When it comes to natural disasters, earthquakes and tsunamis all too often top the list of worst calamities. Using several examples we will try to improve our understanding of how they occur. In later chapters, we discuss whether science indeed has techniques that can lead to statistical modeling. The examples discussed include the 2004 Boxing Day tsunami, killing more than 220 000 people, the 2011 Tōhoku earthquake and tsunami, which included the major nuclear disaster in Fukushima, and the volcanic explosion at the kingdom of Tonga on January 15, 2022. From each of these events we discuss specifics concerning risk, both in understanding as well as communication. We start the chapter with a brief, non-technical discussion of (Daniel) Bernoulli’s principle in incompressible fluids. This allows us to learn how tsunamis are formed and propagate across oceans causing catastrophic inundations to lower-lying coastal areas, often very far away. Especially for the Tōhoku and Fukushima case, we discuss the crucial difference between an "if" approach to risk management versus a "what if" one. The Tonga explosion highlights the importance of modeling such extremal events, taking the global geometric shape of our planet into account.

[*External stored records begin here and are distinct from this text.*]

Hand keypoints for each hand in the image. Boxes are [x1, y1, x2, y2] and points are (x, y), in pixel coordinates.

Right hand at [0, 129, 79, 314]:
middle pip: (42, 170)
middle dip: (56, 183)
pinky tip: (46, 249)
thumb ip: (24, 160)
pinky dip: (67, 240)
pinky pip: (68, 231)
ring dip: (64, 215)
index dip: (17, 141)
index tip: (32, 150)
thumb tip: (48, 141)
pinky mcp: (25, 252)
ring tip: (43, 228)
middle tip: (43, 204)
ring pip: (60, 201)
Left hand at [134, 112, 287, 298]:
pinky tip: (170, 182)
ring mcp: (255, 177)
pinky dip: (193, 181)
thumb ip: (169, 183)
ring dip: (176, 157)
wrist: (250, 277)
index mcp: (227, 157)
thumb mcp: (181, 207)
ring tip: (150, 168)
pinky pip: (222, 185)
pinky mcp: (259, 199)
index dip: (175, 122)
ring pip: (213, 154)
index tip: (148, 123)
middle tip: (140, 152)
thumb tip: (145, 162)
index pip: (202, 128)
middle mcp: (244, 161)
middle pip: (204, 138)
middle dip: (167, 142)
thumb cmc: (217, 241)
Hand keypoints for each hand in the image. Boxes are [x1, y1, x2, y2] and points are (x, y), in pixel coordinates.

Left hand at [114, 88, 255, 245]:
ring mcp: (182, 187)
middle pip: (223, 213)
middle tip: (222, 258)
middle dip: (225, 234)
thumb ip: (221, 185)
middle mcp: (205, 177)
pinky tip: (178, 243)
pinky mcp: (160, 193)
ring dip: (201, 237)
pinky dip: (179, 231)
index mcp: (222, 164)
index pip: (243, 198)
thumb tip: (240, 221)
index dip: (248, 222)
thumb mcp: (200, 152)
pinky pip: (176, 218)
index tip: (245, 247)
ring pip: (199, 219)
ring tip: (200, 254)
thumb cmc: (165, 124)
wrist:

This rather long chapter constitutes part of the hike in our walk/hike/stroll set-up. We introduce the reader to the basics of stochastics (representing both probability and statistics) necessary for the more technical discussions on risk later. The path followed starts from probability space (a theoretical concept we quickly leave aside); we then move to the notion of a random variable and,, its distribution function, including the most important discrete as well as continuous examples. Historical examples as well as pedagogical ones are always included in order to support the understanding of the new concepts introduced. These examples often show that there is more to randomness than meets the eye. For the applications discussed later, we will measure statistical uncertainty through the concept of confidence intervals. These can be based either on some asymptotic theory involving the famous bell curve, the normal distribution, or on some form of resampling known under the name of bootstrapping. Further, we add some tools that are very important for measuring and communicating risk; these include the concepts of return periods and quantile functions.